RECORD EXTRACTS:
= Beginning of Section =

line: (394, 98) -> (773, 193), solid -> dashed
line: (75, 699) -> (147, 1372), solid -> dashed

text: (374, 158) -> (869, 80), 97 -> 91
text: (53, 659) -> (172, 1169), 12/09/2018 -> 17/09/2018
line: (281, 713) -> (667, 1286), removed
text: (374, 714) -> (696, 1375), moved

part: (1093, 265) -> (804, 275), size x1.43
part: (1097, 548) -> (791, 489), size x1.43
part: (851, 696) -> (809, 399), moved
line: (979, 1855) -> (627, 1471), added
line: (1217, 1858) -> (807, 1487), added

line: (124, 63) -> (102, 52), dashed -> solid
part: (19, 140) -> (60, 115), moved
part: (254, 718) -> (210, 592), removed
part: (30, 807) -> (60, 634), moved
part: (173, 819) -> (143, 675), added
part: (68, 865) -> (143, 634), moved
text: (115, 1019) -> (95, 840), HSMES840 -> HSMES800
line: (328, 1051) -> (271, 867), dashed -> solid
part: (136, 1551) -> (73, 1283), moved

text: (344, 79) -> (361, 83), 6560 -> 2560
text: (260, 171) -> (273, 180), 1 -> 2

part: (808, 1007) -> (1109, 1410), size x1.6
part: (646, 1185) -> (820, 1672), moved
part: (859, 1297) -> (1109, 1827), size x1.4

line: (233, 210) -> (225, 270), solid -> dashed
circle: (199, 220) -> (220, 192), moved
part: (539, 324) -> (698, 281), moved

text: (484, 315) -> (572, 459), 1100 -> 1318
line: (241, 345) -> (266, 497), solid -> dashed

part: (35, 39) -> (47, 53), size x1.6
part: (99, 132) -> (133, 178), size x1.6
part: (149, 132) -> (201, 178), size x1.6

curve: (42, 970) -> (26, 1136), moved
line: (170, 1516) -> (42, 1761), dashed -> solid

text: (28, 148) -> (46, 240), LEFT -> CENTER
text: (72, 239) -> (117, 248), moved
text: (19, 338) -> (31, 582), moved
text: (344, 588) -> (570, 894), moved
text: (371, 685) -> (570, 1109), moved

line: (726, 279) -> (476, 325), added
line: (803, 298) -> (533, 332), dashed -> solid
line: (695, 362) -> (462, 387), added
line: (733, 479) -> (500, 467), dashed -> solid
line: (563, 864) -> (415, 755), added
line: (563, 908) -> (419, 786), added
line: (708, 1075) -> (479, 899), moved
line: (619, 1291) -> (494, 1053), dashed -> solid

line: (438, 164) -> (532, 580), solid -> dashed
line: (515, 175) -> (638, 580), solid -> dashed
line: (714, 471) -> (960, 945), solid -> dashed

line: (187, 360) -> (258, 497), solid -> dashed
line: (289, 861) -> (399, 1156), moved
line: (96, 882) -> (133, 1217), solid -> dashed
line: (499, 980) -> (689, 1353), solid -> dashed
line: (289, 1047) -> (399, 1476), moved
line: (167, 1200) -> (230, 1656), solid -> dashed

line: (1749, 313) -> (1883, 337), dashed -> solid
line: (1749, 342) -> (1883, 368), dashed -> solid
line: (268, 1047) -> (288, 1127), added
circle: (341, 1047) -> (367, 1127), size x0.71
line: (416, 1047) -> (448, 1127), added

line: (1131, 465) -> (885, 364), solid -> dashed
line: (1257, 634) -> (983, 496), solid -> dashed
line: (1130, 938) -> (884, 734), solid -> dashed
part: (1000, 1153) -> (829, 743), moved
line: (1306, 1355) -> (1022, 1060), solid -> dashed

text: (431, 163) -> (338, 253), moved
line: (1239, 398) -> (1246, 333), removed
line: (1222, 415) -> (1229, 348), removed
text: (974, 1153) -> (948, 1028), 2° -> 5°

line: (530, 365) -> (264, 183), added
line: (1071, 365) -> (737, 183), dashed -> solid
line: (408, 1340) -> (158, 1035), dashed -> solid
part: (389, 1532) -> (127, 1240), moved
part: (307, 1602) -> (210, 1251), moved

= End of Section =

WHAT THE TASK ASKS: Copy out the entries above again, keeping them exact.

OUTPUT BELOW:
line: (394, 98) -> (773, 193), solid -> dashed
line: (75, 699) -> (147, 1372), solid -> dashed

text: (374, 158) -> (869, 80), 97 -> 91
text: (53, 659) -> (172, 1169), 12/09/2018 -> 17/09/2018
line: (281, 713) -> (667, 1286), removed
text: (374, 714) -> (696, 1375), moved

part: (1093, 265) -> (804, 275), size x1.43
part: (1097, 548) -> (791, 489), size x1.43
part: (851, 696) -> (809, 399), moved
line: (979, 1855) -> (627, 1471), added
line: (1217, 1858) -> (807, 1487), added

line: (124, 63) -> (102, 52), dashed -> solid
part: (19, 140) -> (60, 115), moved
part: (254, 718) -> (210, 592), removed
part: (30, 807) -> (60, 634), moved
part: (173, 819) -> (143, 675), added
part: (68, 865) -> (143, 634), moved
text: (115, 1019) -> (95, 840), HSMES840 -> HSMES800
line: (328, 1051) -> (271, 867), dashed -> solid
part: (136, 1551) -> (73, 1283), moved

text: (344, 79) -> (361, 83), 6560 -> 2560
text: (260, 171) -> (273, 180), 1 -> 2

part: (808, 1007) -> (1109, 1410), size x1.6
part: (646, 1185) -> (820, 1672), moved
part: (859, 1297) -> (1109, 1827), size x1.4

line: (233, 210) -> (225, 270), solid -> dashed
circle: (199, 220) -> (220, 192), moved
part: (539, 324) -> (698, 281), moved

text: (484, 315) -> (572, 459), 1100 -> 1318
line: (241, 345) -> (266, 497), solid -> dashed

part: (35, 39) -> (47, 53), size x1.6
part: (99, 132) -> (133, 178), size x1.6
part: (149, 132) -> (201, 178), size x1.6

curve: (42, 970) -> (26, 1136), moved
line: (170, 1516) -> (42, 1761), dashed -> solid

text: (28, 148) -> (46, 240), LEFT -> CENTER
text: (72, 239) -> (117, 248), moved
text: (19, 338) -> (31, 582), moved
text: (344, 588) -> (570, 894), moved
text: (371, 685) -> (570, 1109), moved

line: (726, 279) -> (476, 325), added
line: (803, 298) -> (533, 332), dashed -> solid
line: (695, 362) -> (462, 387), added
line: (733, 479) -> (500, 467), dashed -> solid
line: (563, 864) -> (415, 755), added
line: (563, 908) -> (419, 786), added
line: (708, 1075) -> (479, 899), moved
line: (619, 1291) -> (494, 1053), dashed -> solid

line: (438, 164) -> (532, 580), solid -> dashed
line: (515, 175) -> (638, 580), solid -> dashed
line: (714, 471) -> (960, 945), solid -> dashed

line: (187, 360) -> (258, 497), solid -> dashed
line: (289, 861) -> (399, 1156), moved
line: (96, 882) -> (133, 1217), solid -> dashed
line: (499, 980) -> (689, 1353), solid -> dashed
line: (289, 1047) -> (399, 1476), moved
line: (167, 1200) -> (230, 1656), solid -> dashed

line: (1749, 313) -> (1883, 337), dashed -> solid
line: (1749, 342) -> (1883, 368), dashed -> solid
line: (268, 1047) -> (288, 1127), added
circle: (341, 1047) -> (367, 1127), size x0.71
line: (416, 1047) -> (448, 1127), added

line: (1131, 465) -> (885, 364), solid -> dashed
line: (1257, 634) -> (983, 496), solid -> dashed
line: (1130, 938) -> (884, 734), solid -> dashed
part: (1000, 1153) -> (829, 743), moved
line: (1306, 1355) -> (1022, 1060), solid -> dashed

text: (431, 163) -> (338, 253), moved
line: (1239, 398) -> (1246, 333), removed
line: (1222, 415) -> (1229, 348), removed
text: (974, 1153) -> (948, 1028), 2° -> 5°

line: (530, 365) -> (264, 183), added
line: (1071, 365) -> (737, 183), dashed -> solid
line: (408, 1340) -> (158, 1035), dashed -> solid
part: (389, 1532) -> (127, 1240), moved
part: (307, 1602) -> (210, 1251), moved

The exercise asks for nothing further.